Another of his novels about work and business is “A Town Like Alice.” I try to get my daughters to read this. the young woman in the story goes to live in the Australian Outback and transforms a small town by starting businesses that give people work.
Shute was very upset at the Labour government and emigrated to Australia after the war. Another of his novels with businessmen as heroes is “Trustee From the Toolroom,” which is also one of the four or five best sailing novels of all time.
When I was at Dartmouth in the 90s, there was a lot of interest in quality improvement in healthcare. I did a paper on Csikszentmihalyi’s book, “Flow”, which postulates that, for most people, their work is the most pleasurable experience of their lives.
Michael K’s comment reminds me: Antoine de St-Exupery’s “Night Flight” is also about work, specifically, the early days of aviation mail.
But of course St-Ex was both a professional writer and a professional pilot..simultaneously…I’m not sure, but I believe Melville’s days as a seaman and his days as a writer were two different periods in his life.
Also, it strikes me that it’s considerably easier to write a novel or screenplay featuring a kind of work that is physical and visual than a kind of work which is intangible.
Ditto on the Nevil Shute novels that Michael cites – all about work and business and making a living, and even finding redemption in work.
I know this treads onto the dreadfully predictable cop/lawyer/doctor meme, but I always thought that Dorothy Sayers mystery “Murder Must Advertise” was a wonderful evocation of what it was like to work in an advertising agency in the 1920s.

■ Data segment:
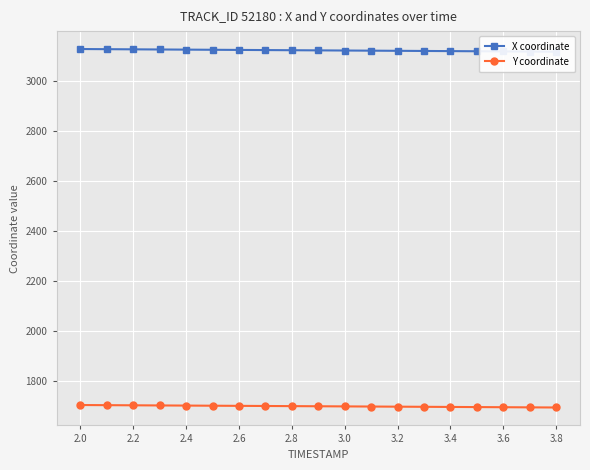

What is the maximum value for Y coordinate?

1704.6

■ What this task involves: In the comments on novels about work, how does the young woman in "A Town Like Alice" transform a small town? Answer in one or two sentences. Base your answer on the text alone.

■ Solved problem: She goes to live in the Australian Outback and starts businesses that give people work. That is how she transforms the small town.